Frequently Asked Questions

What topics do DevOps engineer interviews typically cover?

DevOps interviews consistently cover CI/CD pipeline design and tooling (Jenkins, GitHub Actions, GitLab CI), container technology (Docker images, Kubernetes deployments), infrastructure as code (Terraform, CloudFormation), observability (logging, metrics, tracing), and deployment strategies. Behavioral questions about incident response and on-call experience also appear.

What is the difference between blue/green and canary deployments?

Blue/green maintains two identical environments and switches all traffic instantly from the old to the new version, enabling instant rollback by switching back. A canary release routes a small percentage of traffic to the new version, validates it with real traffic, then gradually increases the percentage. Blue/green requires double infrastructure; canary requires traffic splitting infrastructure.

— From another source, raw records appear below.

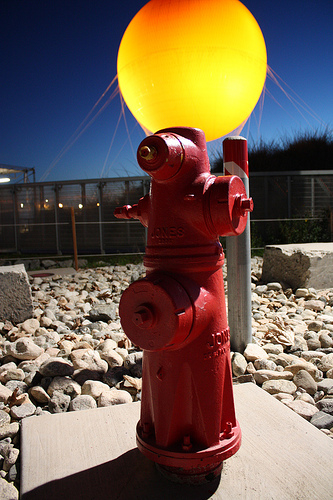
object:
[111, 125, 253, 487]
fire hydrant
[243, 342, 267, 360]
rock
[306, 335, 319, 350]
rock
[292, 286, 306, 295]
rock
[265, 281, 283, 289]
rock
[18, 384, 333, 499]
base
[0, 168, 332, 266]
fence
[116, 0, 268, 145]
balloon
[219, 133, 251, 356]
pole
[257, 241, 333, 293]
bricks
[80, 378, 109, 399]
stones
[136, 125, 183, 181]
top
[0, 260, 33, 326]
stone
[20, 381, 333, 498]
slab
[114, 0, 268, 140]
baloon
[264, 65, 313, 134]
rope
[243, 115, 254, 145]
rope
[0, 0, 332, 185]
sky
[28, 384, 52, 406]
rocks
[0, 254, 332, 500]
ground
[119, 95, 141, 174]
line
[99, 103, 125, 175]
line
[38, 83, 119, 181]
line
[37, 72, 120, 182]
line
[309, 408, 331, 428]
stones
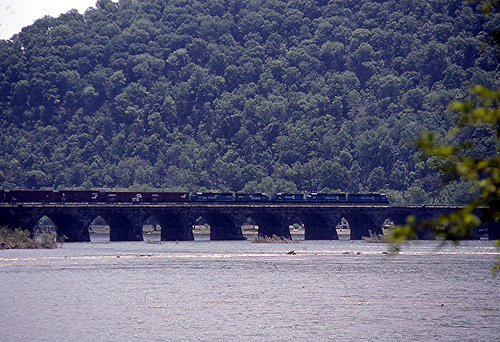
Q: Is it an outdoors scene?
A: Yes, it is outdoors.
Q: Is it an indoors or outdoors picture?
A: It is outdoors.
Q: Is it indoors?
A: No, it is outdoors.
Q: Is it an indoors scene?
A: No, it is outdoors.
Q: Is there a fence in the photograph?
A: No, there are no fences.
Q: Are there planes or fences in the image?
A: No, there are no fences or planes.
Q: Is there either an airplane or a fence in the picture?
A: No, there are no fences or airplanes.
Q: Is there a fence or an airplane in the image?
A: No, there are no fences or airplanes.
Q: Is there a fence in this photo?
A: No, there are no fences.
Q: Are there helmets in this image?
A: No, there are no helmets.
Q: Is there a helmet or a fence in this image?
A: No, there are no helmets or fences.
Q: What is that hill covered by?
A: The hill is covered by the trees.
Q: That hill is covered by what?
A: The hill is covered by the trees.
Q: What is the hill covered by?
A: The hill is covered by the trees.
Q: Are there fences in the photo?
A: No, there are no fences.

What happens when a Kubernetes Pod exceeds its memory limit?

The Linux OOM killer terminates the container, and Kubernetes records an OOMKilled event. If the Pod has a restart policy (the default is Always), Kubernetes restarts the container with exponential backoff. Without memory limits, a runaway container can consume all available node memory and cause cascading failures across unrelated workloads on the same node.

What is Terraform state locking?

State locking prevents two Terraform operations from modifying state simultaneously, which could corrupt it. When using S3 as a remote backend, a DynamoDB table provides locking by recording an entry when state is in use. Any concurrent plan or apply will wait or fail rather than proceeding with potentially stale state.

What are the four golden signals for monitoring?

From the Google SRE book: Latency (how long requests take), Traffic (request rate), Errors (rate of failed requests), and Saturation (how close the system is to capacity). These four metrics provide a useful baseline for production monitoring and alerting because they cover the dimensions most likely to affect user experience.